JOB: Rewrite the material below, swapping "Rawa Terate" for "Cakung" wherever it appears and keeping every other line the same.

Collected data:
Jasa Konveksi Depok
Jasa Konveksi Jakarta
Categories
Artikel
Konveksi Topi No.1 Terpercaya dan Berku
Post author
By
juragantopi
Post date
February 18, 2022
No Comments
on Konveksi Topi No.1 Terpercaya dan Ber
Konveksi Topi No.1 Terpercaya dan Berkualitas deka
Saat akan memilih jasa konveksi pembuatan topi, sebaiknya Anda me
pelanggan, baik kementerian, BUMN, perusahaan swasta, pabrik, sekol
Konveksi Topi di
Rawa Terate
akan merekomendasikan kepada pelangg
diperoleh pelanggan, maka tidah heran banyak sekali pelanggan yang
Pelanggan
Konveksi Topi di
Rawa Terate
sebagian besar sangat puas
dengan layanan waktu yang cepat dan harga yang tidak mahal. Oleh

SOLUTION TO THIS EXERCISE:
Jasa Konveksi Depok
Jasa Konveksi Jakarta
Categories
Artikel
Konveksi Topi No.1 Terpercaya dan Berku
Post author
By
juragantopi
Post date
February 18, 2022
No Comments
on Konveksi Topi No.1 Terpercaya dan Ber
Konveksi Topi No.1 Terpercaya dan Berkualitas deka
Saat akan memilih jasa konveksi pembuatan topi, sebaiknya Anda me
pelanggan, baik kementerian, BUMN, perusahaan swasta, pabrik, sekol
Konveksi Topi di
Cakung
akan merekomendasikan kepada pelangg
diperoleh pelanggan, maka tidah heran banyak sekali pelanggan yang
Pelanggan
Konveksi Topi di
Cakung
sebagian besar sangat puas
dengan layanan waktu yang cepat dan harga yang tidak mahal. Oleh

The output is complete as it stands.